Two state-of-the-art tugs, were handed over to South Africa's port utility Portnet by shipbuilder SAFbuild at the Port of Durban on Friday. The tugs were commissioned as part of Portnet's ship-handling capability program to meet the increasing volumes of trade passing through the Port of Durban, and to efficiently handle larger container liners calling at the port.
The tugs' fire-fighting capabilities have been upgraded in that they now comply with international fire fighting Fi-Fi regulations. The tug contract marks the entry into the shipbuilding industry by a black economic empowerment (BEE) company--SAFbuild is a joint venture between Southern African Shipyards Ltd. and SAFreight Ltd., a black controlled company. At a naming ceremony held in Durban today, the tugs were accepted on behalf of Portnet by Bheki Sibiya, Transnet executive director. In keeping with the Portnet tradition of naming tugs after rivers at the Port of Durban, the tugs were named the Palmiet and Enseleni. The acquisition of the tugs has come at a good time with the Port of Durban, especially, facing a sustained increase in containerized cargo, Portnet said in a statement.
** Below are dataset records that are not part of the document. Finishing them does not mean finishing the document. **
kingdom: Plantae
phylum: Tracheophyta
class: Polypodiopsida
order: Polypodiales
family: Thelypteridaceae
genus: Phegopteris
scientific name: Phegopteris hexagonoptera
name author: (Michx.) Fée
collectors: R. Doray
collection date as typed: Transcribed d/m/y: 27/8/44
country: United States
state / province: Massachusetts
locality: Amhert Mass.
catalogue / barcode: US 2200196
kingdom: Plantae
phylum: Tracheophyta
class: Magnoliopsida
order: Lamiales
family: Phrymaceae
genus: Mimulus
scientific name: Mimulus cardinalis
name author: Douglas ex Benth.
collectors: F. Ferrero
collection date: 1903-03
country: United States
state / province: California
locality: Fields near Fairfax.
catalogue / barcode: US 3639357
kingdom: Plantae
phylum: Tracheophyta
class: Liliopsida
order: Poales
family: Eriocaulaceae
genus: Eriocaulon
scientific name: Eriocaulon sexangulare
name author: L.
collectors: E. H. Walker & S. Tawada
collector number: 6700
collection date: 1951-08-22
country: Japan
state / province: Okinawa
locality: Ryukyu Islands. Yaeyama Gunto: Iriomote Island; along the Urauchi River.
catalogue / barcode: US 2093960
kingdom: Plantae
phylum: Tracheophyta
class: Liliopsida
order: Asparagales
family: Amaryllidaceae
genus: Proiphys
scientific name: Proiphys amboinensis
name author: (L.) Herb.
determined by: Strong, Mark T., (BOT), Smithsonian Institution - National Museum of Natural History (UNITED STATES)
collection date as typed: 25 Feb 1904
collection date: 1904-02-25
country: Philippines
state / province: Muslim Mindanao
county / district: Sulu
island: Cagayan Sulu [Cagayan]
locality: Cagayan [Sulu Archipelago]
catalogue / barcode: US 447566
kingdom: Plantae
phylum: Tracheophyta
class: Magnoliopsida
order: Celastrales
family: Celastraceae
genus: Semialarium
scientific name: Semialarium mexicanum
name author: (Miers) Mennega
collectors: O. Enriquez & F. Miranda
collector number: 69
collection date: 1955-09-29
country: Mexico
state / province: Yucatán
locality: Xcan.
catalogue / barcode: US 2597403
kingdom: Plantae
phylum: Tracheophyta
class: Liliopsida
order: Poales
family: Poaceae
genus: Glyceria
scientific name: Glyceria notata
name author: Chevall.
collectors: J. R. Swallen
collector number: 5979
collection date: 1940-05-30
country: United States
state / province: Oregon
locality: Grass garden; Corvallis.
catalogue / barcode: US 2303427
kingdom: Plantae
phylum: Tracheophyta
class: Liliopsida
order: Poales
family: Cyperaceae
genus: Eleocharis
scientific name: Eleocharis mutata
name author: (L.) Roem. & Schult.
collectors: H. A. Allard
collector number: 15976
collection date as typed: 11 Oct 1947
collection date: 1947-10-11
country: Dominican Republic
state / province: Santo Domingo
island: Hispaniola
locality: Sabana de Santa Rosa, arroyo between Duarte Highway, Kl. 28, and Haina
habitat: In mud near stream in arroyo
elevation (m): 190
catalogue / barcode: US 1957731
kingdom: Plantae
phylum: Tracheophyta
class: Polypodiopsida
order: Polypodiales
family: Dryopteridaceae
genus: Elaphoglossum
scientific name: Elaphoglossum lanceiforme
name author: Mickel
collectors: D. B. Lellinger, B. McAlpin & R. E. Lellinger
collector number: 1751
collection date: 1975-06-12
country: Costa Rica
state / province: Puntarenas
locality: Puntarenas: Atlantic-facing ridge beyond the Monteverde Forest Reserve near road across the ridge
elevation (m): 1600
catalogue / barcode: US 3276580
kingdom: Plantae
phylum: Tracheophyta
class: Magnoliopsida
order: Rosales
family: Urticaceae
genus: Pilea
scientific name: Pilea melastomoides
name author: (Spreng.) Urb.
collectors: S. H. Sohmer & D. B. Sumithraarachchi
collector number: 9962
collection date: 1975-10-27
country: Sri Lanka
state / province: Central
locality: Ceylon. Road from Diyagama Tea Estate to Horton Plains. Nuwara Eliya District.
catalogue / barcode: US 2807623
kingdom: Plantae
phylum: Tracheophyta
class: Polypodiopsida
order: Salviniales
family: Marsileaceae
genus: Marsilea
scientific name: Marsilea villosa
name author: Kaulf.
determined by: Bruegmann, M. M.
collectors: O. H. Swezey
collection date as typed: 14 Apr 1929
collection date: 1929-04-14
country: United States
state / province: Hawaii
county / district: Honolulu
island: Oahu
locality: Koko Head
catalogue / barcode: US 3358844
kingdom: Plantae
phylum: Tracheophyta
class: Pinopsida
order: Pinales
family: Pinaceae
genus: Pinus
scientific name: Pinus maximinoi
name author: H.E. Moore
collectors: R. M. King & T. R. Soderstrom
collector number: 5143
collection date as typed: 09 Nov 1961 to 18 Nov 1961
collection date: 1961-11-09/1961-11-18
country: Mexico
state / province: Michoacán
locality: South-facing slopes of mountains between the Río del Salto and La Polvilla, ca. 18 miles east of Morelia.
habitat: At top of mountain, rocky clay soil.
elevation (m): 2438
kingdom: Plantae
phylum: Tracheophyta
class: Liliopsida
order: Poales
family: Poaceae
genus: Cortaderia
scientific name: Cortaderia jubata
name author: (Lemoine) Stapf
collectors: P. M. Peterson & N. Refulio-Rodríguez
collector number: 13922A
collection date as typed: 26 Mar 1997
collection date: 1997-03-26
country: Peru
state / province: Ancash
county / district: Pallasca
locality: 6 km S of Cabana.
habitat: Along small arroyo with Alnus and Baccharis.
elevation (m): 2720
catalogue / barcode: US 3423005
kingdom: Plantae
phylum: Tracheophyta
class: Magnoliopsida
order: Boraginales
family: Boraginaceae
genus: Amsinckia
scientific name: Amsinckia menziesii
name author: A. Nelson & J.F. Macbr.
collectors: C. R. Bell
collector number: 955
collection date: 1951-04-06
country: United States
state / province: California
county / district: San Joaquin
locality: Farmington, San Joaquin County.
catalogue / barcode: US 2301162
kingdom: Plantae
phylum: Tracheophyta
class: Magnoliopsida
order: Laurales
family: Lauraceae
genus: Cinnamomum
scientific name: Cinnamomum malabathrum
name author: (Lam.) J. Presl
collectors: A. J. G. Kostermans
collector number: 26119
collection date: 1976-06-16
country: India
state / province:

The acquisition is also in line with a decision taken by major shipping lines to commission fourth-generation 290-meter container liners on the South African route. In recent bollard pull, harbor and sea trials, the new tugs have far exceeded expected capabilities. In the bollard pull trials, they have achieved a 58.9-ton pulling power, up from the stipulated requirement of 50-tons. This compares favorably with existing tugs at Durban (35-ton capability) and Richards Bay and Saldanha Bay (42-ton capacity).
The tugs incorporate the latest international design developments, and follow Portnet research which identified the most suitable design for local use. Their above-average power is made possible by omni-directional vertical blade propulsion. Low maintenance costs will offset slight increases in fuel consumption needed by the higher horsepower engines, while expected reductions in manning levels will have a positive effect across operations.